- Brano di lettura:
MANIGLIO BOTTI - 25/07/2014

Giuliano Gemma nei panni di Ringo

Il nome di Ringo, per le generazioni del boom, può essere forse paragonato a quello di Tom Mix per chi era ragazzino o giovane prima della seconda guerra mondiale: il sinonimo di un eroe del West americano, un cowboy-pistolero dal quale era meglio guardarsi se non si volevano correre guai; insomma – per rimanere tra fantasia e realtà – un Tex Willer delle origini, prima che grazie a Gian Luigi Bonelli e al disegnatore Aurelio Galleppini il personaggio dei fumetti diventasse il più famoso dei ranger del Texas.

Ringo – probabilmente una derivazione di Gringo – già in auge in tempi lontani come protagonista di Caroselli, è tornato oggi alla ribalta e fa sempre pubblicità alla stessa marca di carne in scatola. La carne resiste alla crisi.

Negli anni Sessanta – i nostri anni – Ringo fu famoso anche perché era il nome del batterista dei Beatles, Ringo Starr, che in realtà si chiamava – si chiama – Richard, il baronetto Richard Parkin Stanley. Ma da noi – sempre scorrazzando nel Far West – Ringo assurse a gloria imperitura grazie alle interpretazioni di Giuliano Gemma in due film in sequenza di Duccio Tessari del 1965: “Una pistola per Ringo” e “Il ritorno di Ringo”. A torto, in quegli anni in cui Sergio Leone ci stava abituando alle sue esplorazioni sul significato del dollaro (Per un pugno di dollari, Per qualche dollaro in più), Gemma venne considerato un attore di seconda fascia, almeno per quanto riguarda il Western, il “vero” e più genuino personaggio del genere western-spaghetti.

In realtà Giuliano Gemma – che ci ha lasciati lo scorso autunno all’età di settantacinque anni a seguito di un incidente della strada – fu un attore a tutto tondo, specialista in film mitologici (Maciste, l’eroe più grande del mondo; Ercole contro i figli del sole; Erik il vichingo…) ma anche un Signor Attore: splendida l’interpretazione del maggiore Matis nel film di Valerio Zurlini ripreso dal romanzo di Buzzati “Il deserto dei tartari” (1976). Dalla sua Gemma aveva anche tatto e discrezione, qualità non sempre riscontrabili in un attore propenso all’esposizione mediatica, dedicandosi con competenza ad altri rami dell’arte, per esempio la scultura in bronzo; e nonostante avesse recitato fino all’ultimo aveva tenuto diverse mostre e raccolto un discreto successo.

- Consegna operativa A:
Rispondi alle domande seguenti in base al brano su Ringo:
(i) In quale anno uscirono i due film di Duccio Tessari con Giuliano Gemma nei panni di Ringo?
(ii) Quale personaggio interpretò Gemma nel film di Valerio Zurlini "Il deserto dei tartari"?
(iii) In quale materiale realizzava le sue sculture Gemma?
- Consegna operativa B: Prosegui il brano su Ringo a partire dalla frase finale, mantenendone tono e argomento.
Le righe riportate più avanti non sono necessarie.

- Materiale di studio:
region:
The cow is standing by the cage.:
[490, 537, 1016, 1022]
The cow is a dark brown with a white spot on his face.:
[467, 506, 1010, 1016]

- Soluzione esercizio A:
(i) Nel 1965.
(ii) Il maggiore Matis.
(iii) In bronzo.

- Soluzione esercizio B:
Il “marchio” del giovane pistolero Ringo, tuttavia, gli restò sempre appiccicato. E si faceva fatica a non guardare a lui, alle sue performance atletiche (era stato uno stuntman), ai suoi colpi di mano e di pistola: Ringo era Giuliano Gemma e viceversa. Un eroe amato e celebrato.

E non è un caso che un altro pop-eroe, Adriano Celentano, almeno in quella metà degli anni Sessanta quando il “vero” Ringo imperversava sugli schermi, avesse pensato proprio a Gemma nel diffondere una canzone – ballata – tiritera famosissima: “Ringo”, appunto.

Negli anni a seguire Celentano si sarebbe imposto anche come maitre à penser, una specie di filosofo – guru – ecologista più televisivo che di studio e di concetti. Del resto, lo scherzo, la presa in giro avevano sempre fatto parte del suo patrimonio di cantante.

Ecco alcuni versi di Ringo che, ogni tanto, prima di dare fondo a più impegnate elucubrazioni bisognerebbe leggere e riascoltare: “Colpito a piombo nella schiena / lo vidi steso nel deserto / che respirava come un morto / scattò brillando la mia lama / e la pallottola levai / e la sporca vita gli salvai / a quel Ringo (coro: Ringooo! Ringooo!)”; interessante e profonda anche la seconda strofa, indice forse di intense letture fumettistiche e di appassionati spettacoli oratoriani, la domenica pomeriggio, quando non c’era “neanche un prete per chiacchierar”: “Per tanto tempo l’ho curato / finché un giorno mosse un dito / e lo infilò nella pistolaccia / e a cento metri / ti coglieva persino una acino di uvaccia / così capii / che era guarito / quel dito… “. E via così: “Ringooo! Ringooo!”.